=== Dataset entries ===
[Start of Attachment]

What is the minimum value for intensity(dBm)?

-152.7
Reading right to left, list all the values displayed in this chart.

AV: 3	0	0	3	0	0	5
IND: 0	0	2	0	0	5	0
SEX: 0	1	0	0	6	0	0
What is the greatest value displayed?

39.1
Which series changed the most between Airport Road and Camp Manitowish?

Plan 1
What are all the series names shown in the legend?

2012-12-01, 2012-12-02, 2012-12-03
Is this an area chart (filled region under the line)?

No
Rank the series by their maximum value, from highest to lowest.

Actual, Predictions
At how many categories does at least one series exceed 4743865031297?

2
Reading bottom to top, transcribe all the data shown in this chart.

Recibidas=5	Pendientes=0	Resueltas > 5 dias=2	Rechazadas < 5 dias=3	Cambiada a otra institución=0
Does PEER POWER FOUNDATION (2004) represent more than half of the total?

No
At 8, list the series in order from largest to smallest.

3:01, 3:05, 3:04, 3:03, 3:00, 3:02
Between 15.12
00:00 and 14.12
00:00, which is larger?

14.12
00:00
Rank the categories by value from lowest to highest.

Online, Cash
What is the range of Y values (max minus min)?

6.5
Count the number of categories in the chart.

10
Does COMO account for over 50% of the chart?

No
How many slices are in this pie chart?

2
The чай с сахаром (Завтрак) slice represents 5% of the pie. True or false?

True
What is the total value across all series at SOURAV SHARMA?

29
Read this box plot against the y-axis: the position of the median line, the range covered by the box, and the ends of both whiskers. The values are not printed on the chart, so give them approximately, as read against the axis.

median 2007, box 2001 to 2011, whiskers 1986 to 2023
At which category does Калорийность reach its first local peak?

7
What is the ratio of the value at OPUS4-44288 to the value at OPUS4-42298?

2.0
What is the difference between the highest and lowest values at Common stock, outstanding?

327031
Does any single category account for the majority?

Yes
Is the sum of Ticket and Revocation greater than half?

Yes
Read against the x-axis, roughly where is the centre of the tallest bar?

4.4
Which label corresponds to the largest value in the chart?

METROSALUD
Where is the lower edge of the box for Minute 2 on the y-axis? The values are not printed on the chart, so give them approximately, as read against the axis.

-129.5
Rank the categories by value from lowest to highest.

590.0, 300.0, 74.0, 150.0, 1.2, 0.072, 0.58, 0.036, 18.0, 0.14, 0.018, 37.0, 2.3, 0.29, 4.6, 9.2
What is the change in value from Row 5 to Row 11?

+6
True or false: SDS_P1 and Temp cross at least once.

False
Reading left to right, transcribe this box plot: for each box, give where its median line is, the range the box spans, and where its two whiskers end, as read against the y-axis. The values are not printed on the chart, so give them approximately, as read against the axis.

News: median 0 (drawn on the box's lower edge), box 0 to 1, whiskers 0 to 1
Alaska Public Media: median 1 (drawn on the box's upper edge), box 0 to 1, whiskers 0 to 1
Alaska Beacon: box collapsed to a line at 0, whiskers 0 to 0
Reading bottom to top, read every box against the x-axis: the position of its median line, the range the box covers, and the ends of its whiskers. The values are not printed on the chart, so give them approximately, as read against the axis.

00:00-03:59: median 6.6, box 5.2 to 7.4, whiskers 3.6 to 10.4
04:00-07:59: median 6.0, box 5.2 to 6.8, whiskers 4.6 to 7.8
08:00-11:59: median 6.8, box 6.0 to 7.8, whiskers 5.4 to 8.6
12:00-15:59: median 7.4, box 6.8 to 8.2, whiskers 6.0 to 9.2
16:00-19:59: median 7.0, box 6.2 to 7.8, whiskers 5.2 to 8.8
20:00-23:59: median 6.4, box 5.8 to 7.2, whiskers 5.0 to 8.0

[End of Attachment]

=== Prompt ===
Render every entry above as a numbered list, omitting the blank lines.

=== Output for this task ===
1. What is the minimum value for intensity(dBm)?
2. -152.7
3. Reading right to left, list all the values displayed in this chart.
4. AV: 3	0	0	3	0	0	5
5. IND: 0	0	2	0	0	5	0
6. SEX: 0	1	0	0	6	0	0
7. What is the greatest value displayed?
8. 39.1
9. Which series changed the most between Airport Road and Camp Manitowish?
10. Plan 1
11. What are all the series names shown in the legend?
12. 2012-12-01, 2012-12-02, 2012-12-03
13. Is this an area chart (filled region under the line)?
14. No
15. Rank the series by their maximum value, from highest to lowest.
16. Actual, Predictions
17. At how many categories does at least one series exceed 4743865031297?
18. 2
19. Reading bottom to top, transcribe all the data shown in this chart.
20. Recibidas=5	Pendientes=0	Resueltas > 5 dias=2	Rechazadas < 5 dias=3	Cambiada a otra institución=0
21. Does PEER POWER FOUNDATION (2004) represent more than half of the total?
22. No
23. At 8, list the series in order from largest to smallest.
24. 3:01, 3:05, 3:04, 3:03, 3:00, 3:02
25. Between 15.12
26. 00:00 and 14.12
27. 00:00, which is larger?
28. 14.12
29. 00:00
30. Rank the categories by value from lowest to highest.
31. Online, Cash
32. What is the range of Y values (max minus min)?
33. 6.5
34. Count the number of categories in the chart.
35. 10
36. Does COMO account for over 50% of the chart?
37. No
38. How many slices are in this pie chart?
39. 2
40. The чай с сахаром (Завтрак) slice represents 5% of the pie. True or false?
41. True
42. What is the total value across all series at SOURAV SHARMA?
43. 29
44. Read this box plot against the y-axis: the position of the median line, the range covered by the box, and the ends of both whiskers. The values are not printed on the chart, so give them approximately, as read against the axis.
45. median 2007, box 2001 to 2011, whiskers 1986 to 2023
46. At which category does Калорийность reach its first local peak?
47. 7
48. What is the ratio of the value at OPUS4-44288 to the value at OPUS4-42298?
49. 2.0
50. What is the difference between the highest and lowest values at Common stock, outstanding?
51. 327031
52. Does any single category account for the majority?
53. Yes
54. Is the sum of Ticket and Revocation greater than half?
55. Yes
56. Read against the x-axis, roughly where is the centre of the tallest bar?
57. 4.4
58. Which label corresponds to the largest value in the chart?
59. METROSALUD
60. Where is the lower edge of the box for Minute 2 on the y-axis? The values are not printed on the chart, so give them approximately, as read against the axis.
61. -129.5
62. Rank the categories by value from lowest to highest.
63. 590.0, 300.0, 74.0, 150.0, 1.2, 0.072, 0.58, 0.036, 18.0, 0.14, 0.018, 37.0, 2.3, 0.29, 4.6, 9.2
64. What is the change in value from Row 5 to Row 11?
65. +6
66. True or false: SDS_P1 and Temp cross at least once.
67. False
68. Reading left to right, transcribe this box plot: for each box, give where its median line is, the range the box spans, and where its two whiskers end, as read against the y-axis. The values are not printed on the chart, so give them approximately, as read against the axis.
69. News: median 0 (drawn on the box's lower edge), box 0 to 1, whiskers 0 to 1
70. Alaska Public Media: median 1 (drawn on the box's upper edge), box 0 to 1, whiskers 0 to 1
71. Alaska Beacon: box collapsed to a line at 0, whiskers 0 to 0
72. Reading bottom to top, read every box against the x-axis: the position of its median line, the range the box covers, and the ends of its whiskers. The values are not printed on the chart, so give them approximately, as read against the axis.
73. 00:00-03:59: median 6.6, box 5.2 to 7.4, whiskers 3.6 to 10.4
74. 04:00-07:59: median 6.0, box 5.2 to 6.8, whiskers 4.6 to 7.8
75. 08:00-11:59: median 6.8, box 6.0 to 7.8, whiskers 5.4 to 8.6
76. 12:00-15:59: median 7.4, box 6.8 to 8.2, whiskers 6.0 to 9.2
77. 16:00-19:59: median 7.0, box 6.2 to 7.8, whiskers 5.2 to 8.8
78. 20:00-23:59: median 6.4, box 5.8 to 7.2, whiskers 5.0 to 8.0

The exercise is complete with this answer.